TASK TO COMPLETE:
Copy down the listing below word for word, starting at its first line and ending at the line containing "local contrast: on, module defaults", both included.

STORED RECORDS:
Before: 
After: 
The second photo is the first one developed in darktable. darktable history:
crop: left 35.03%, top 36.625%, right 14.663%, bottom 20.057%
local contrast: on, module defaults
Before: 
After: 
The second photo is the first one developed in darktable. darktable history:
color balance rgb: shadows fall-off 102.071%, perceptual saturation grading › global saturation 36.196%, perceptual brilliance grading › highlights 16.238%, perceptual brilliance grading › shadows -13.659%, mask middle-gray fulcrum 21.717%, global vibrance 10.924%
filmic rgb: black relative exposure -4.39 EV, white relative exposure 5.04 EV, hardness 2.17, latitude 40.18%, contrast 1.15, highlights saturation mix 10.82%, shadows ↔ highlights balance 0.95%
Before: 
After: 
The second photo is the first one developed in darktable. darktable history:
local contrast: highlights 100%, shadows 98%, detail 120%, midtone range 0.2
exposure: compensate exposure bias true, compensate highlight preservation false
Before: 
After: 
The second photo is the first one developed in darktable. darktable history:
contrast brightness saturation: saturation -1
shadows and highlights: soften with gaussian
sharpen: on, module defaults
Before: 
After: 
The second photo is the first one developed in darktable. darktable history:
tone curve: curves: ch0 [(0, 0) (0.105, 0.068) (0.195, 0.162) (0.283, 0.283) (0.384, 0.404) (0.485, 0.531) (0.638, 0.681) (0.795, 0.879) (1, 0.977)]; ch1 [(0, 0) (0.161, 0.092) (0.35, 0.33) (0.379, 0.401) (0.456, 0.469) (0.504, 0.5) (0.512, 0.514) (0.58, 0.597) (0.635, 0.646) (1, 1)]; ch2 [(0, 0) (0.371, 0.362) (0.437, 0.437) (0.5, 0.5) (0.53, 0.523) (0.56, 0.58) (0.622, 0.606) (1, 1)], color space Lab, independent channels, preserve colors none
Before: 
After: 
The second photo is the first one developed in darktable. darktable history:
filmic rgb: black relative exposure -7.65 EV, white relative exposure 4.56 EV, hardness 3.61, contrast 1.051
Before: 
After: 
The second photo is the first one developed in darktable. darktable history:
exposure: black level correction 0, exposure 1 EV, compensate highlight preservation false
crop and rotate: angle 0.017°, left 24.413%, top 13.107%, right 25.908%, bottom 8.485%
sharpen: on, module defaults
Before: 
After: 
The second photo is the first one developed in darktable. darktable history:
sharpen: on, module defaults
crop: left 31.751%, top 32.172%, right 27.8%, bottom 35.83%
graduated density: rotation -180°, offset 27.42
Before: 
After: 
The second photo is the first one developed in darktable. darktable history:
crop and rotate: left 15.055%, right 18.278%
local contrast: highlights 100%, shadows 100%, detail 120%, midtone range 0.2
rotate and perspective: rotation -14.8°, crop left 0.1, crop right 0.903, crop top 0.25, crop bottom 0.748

THE OUTPUT:
Before: 
After: 
The second photo is the first one developed in darktable. darktable history:
crop: left 35.03%, top 36.625%, right 14.663%, bottom 20.057%
local contrast: on, module defaults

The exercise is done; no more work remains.